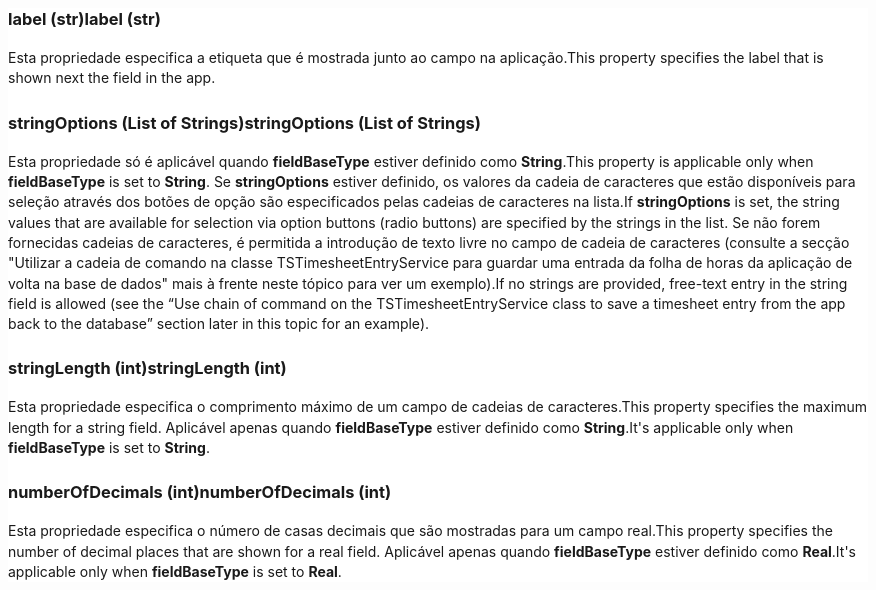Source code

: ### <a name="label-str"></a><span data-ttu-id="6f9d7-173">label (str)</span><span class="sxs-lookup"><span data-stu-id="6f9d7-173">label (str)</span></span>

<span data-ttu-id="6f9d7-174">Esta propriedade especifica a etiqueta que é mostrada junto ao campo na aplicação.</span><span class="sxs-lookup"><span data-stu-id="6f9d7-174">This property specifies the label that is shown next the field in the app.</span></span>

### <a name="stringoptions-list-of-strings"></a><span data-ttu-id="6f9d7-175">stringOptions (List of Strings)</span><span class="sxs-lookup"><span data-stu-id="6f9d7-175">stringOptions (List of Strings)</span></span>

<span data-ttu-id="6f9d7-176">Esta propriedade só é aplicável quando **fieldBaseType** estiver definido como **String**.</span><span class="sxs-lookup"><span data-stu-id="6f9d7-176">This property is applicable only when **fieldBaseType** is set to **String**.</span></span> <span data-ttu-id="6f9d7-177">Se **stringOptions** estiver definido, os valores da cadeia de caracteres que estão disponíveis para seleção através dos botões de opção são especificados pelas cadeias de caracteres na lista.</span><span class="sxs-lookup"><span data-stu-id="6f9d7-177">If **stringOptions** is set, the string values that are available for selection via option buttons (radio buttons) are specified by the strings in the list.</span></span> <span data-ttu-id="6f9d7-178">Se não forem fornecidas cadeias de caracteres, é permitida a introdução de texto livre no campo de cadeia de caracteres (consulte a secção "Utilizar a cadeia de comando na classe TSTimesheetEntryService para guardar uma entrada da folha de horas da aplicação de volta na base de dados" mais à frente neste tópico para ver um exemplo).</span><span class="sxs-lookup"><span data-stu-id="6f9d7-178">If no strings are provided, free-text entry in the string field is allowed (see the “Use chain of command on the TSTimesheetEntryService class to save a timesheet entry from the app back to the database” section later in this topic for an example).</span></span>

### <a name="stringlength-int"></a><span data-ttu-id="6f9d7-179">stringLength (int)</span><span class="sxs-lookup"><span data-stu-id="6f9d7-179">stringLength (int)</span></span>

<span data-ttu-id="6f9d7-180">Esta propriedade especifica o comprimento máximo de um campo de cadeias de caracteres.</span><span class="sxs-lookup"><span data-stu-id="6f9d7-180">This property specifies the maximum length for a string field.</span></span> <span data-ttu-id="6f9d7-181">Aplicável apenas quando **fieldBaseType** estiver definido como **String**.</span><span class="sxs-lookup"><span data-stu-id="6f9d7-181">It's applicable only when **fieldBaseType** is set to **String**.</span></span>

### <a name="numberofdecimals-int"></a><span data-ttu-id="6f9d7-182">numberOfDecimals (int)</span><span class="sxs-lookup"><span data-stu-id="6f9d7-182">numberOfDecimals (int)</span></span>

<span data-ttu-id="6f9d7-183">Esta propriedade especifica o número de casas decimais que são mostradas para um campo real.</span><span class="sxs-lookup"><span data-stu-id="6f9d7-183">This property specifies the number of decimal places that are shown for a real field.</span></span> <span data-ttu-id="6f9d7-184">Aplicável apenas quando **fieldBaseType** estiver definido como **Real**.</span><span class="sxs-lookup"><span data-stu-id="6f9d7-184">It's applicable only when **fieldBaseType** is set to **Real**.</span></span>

WHAT IS BEING ASKED
Which lines of the material above contain the string "stringOptions"? List each such line in full, and treat uppercase and lowercase as different.

SOLUTION FOR THIS PROBLEM
### <a name="stringoptions-list-of-strings"></a><span data-ttu-id="6f9d7-175">stringOptions (List of Strings)</span><span class="sxs-lookup"><span data-stu-id="6f9d7-175">stringOptions (List of Strings)</span></span>
<span data-ttu-id="6f9d7-176">Esta propriedade só é aplicável quando **fieldBaseType** estiver definido como **String**.</span><span class="sxs-lookup"><span data-stu-id="6f9d7-176">This property is applicable only when **fieldBaseType** is set to **String**.</span></span> <span data-ttu-id="6f9d7-177">Se **stringOptions** estiver definido, os valores da cadeia de caracteres que estão disponíveis para seleção através dos botões de opção são especificados pelas cadeias de caracteres na lista.</span><span class="sxs-lookup"><span data-stu-id="6f9d7-177">If **stringOptions** is set, the string values that are available for selection via option buttons (radio buttons) are specified by the strings in the list.</span></span> <span data-ttu-id="6f9d7-178">Se não forem fornecidas cadeias de caracteres, é permitida a introdução de texto livre no campo de cadeia de caracteres (consulte a secção "Utilizar a cadeia de comando na classe TSTimesheetEntryService para guardar uma entrada da folha de horas da aplicação de volta na base de dados" mais à frente neste tópico para ver um exemplo).</span><span class="sxs-lookup"><span data-stu-id="6f9d7-178">If no strings are provided, free-text entry in the string field is allowed (see the “Use chain of command on the TSTimesheetEntryService class to save a timesheet entry from the app back to the database” section later in this topic for an example).</span></span>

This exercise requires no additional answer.